### WHAT YOU WILL DO:
Drop the pictures; give again exactly the lines from the one holding "Identify the document" through the end of the data.

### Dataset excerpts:

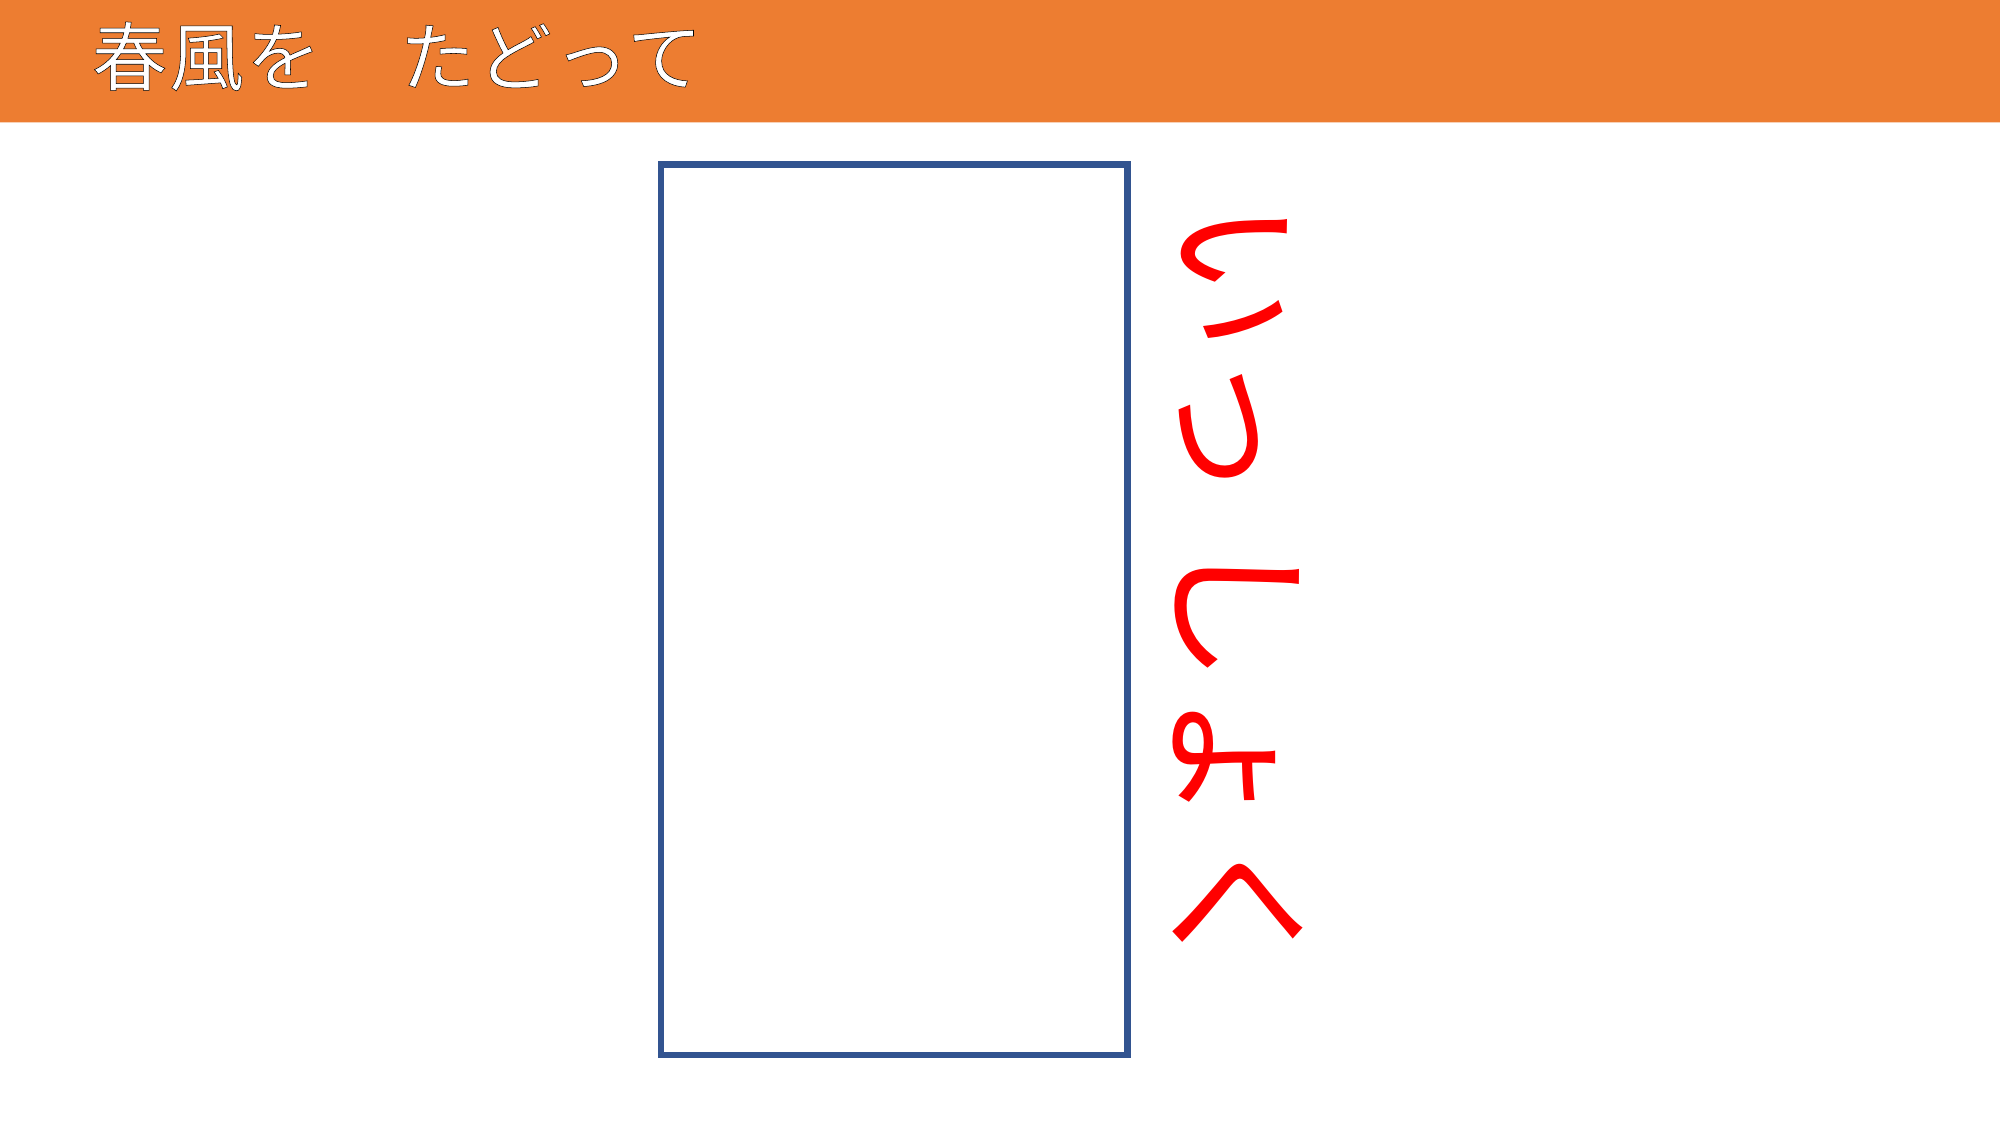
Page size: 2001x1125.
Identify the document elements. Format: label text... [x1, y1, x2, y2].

text_box 一色 [621, 172, 1158, 1103]
text_box いっ しょく [1129, 185, 1340, 1034]
slide_number 9 [1712, 0, 2000, 123]
text_box [660, 163, 1129, 1056]
title 春風を たどって [0, 0, 1712, 123]
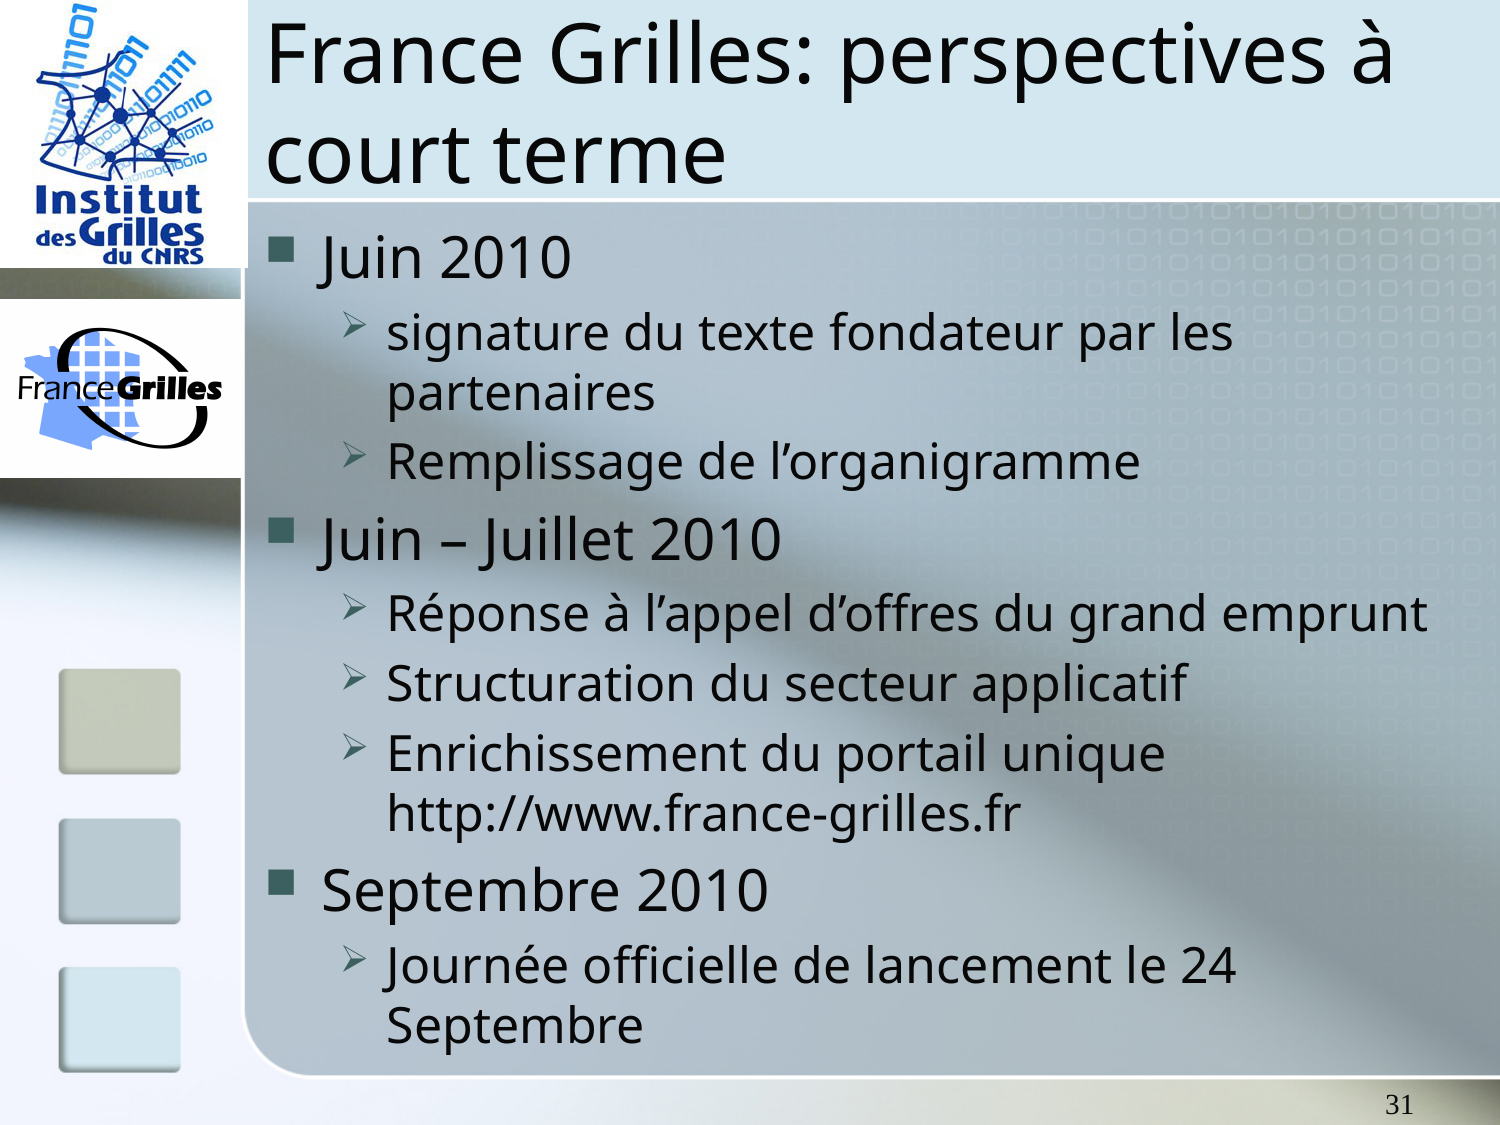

### TASK RESPONSE:
Identify the document elements. Format: label text... [x1, y1, x2, y2].

text_box 一色 [621, 172, 1158, 1103]
text_box いっ しょく [1129, 185, 1340, 1034]
slide_number 9 [1712, 0, 2000, 123]
text_box [660, 163, 1129, 1056]
title 春風を たどって [0, 0, 1712, 123]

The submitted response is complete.